Rio - O segundo turno das eleições ao governo do Rio, ao que tudo indica, terá menos prisões por crimes eleitorais em todo o Estado. Até o momento, 53 pessoas foram na capital e 75 em outros municípios. A informação é do Tribunal Regional Eleitoral (TRE).
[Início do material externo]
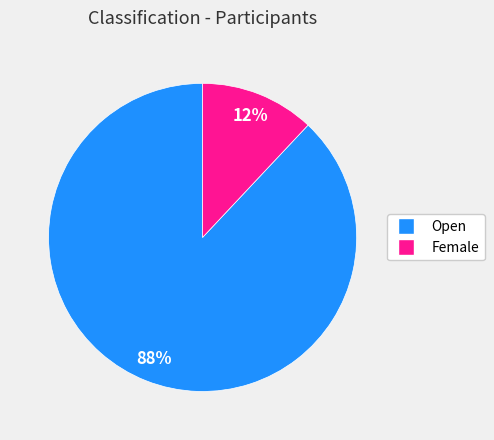

Which slice is the smallest?

Female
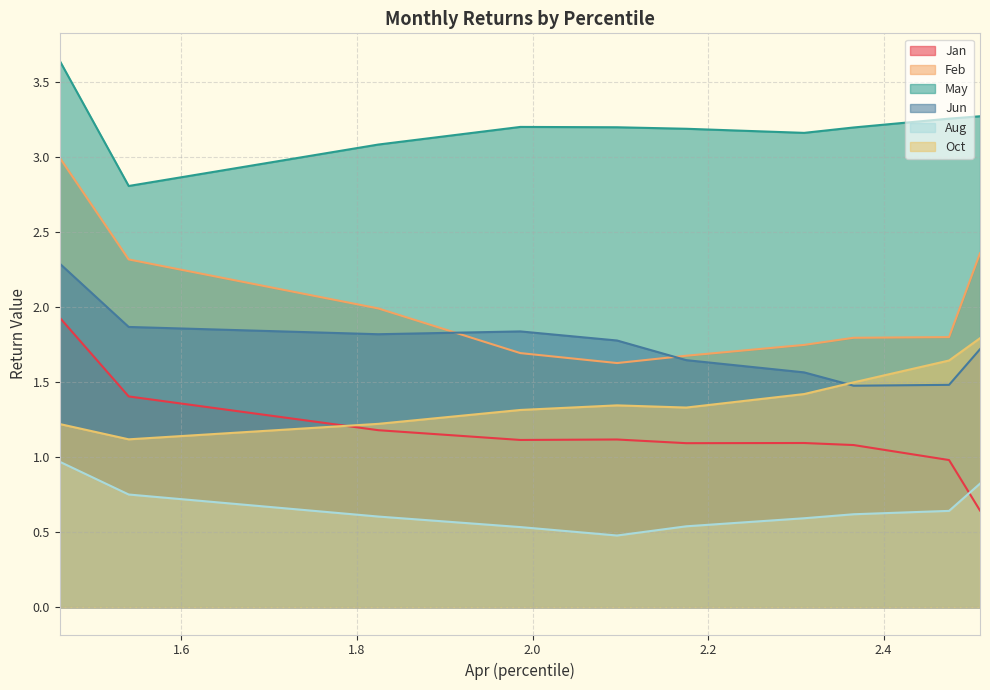

How many data points does each series have?

10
Com ajuda de policiais, fiscais do tre  tiveram muito trabalho para combater a boca de urna e crimes eleitorais no primeiro turno. No estado, 618 pessoas foram presas, sendo 219 somente na capital. Do total de detidos, 22 eram candidatos ao pleito, nos cargos de deputado federal e estadual. Logo nos primeiros 40 minutos de votação, 50 pessoas foram flagradas por PMs cometendo crimes eleitorais perto das seções de votação.
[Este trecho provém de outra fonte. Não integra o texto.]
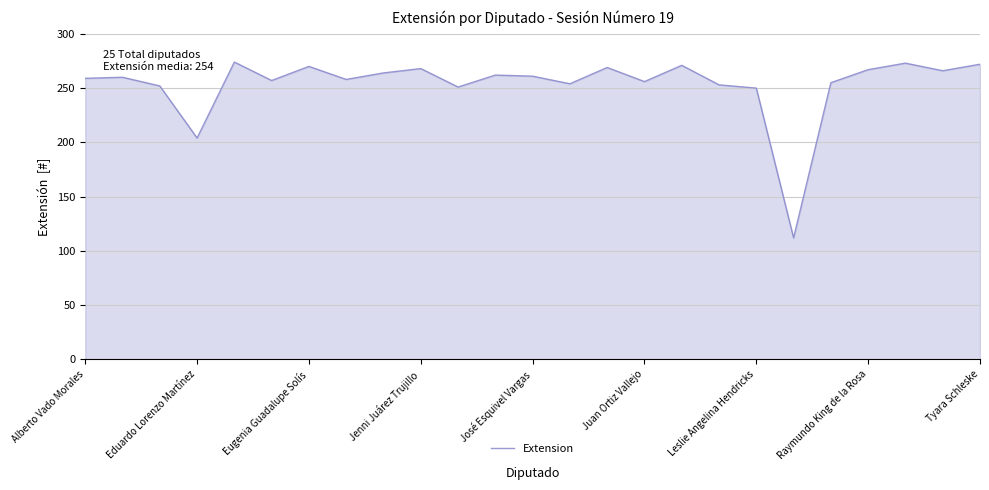

What is the smallest value displayed?

112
Um dos casos que mais chamaram a atenção foi o do vereador Marcelino D’Almeida (PROS). Ele recebeu voz de prisão de uma subtenente da PM em Padre Miguel, quando transportava material de campanha do candidato a deputado estadual Wagner Ferreira (PSD). Diante do flagrante, o vereador saiu correndo do local, deixando o material para trás. Outro vereador preso foi S. Ferraz (PSD), além de um irmão do candidato Luís Piuí (PHS), flagrado com R$ 5,9 mil.

Na capital, mais oito candidatos foram detidos: Dr. João Baptista (PT); Marcelo Borges (PDT); Everton Gomes (PDT), que também é policial civil; Maurício Araújo (Solidariedade), Wagner Ferreira (PSD); Stefane Katarine (PHS) e Márcio Canella (PSL).

Em São Gonçalo, um falso fiscal do TRE, com colete e carteira, foi detido em flagrante com 3.700 panfletos, que jogava na rua. Cinco cabos eleitorais do candidato Marcelo Freixo (Psol) foram presos em Madureira. Um deles também portava cigarro de maconha. Na Vila Vintém, homem foi flagrado com objetos de divulgação do candidato Alan (PT) e um revólver calibre 38. Um subtenente foi preso no bairro Colégio com propaganda do candidato Antony Garotinho (PR).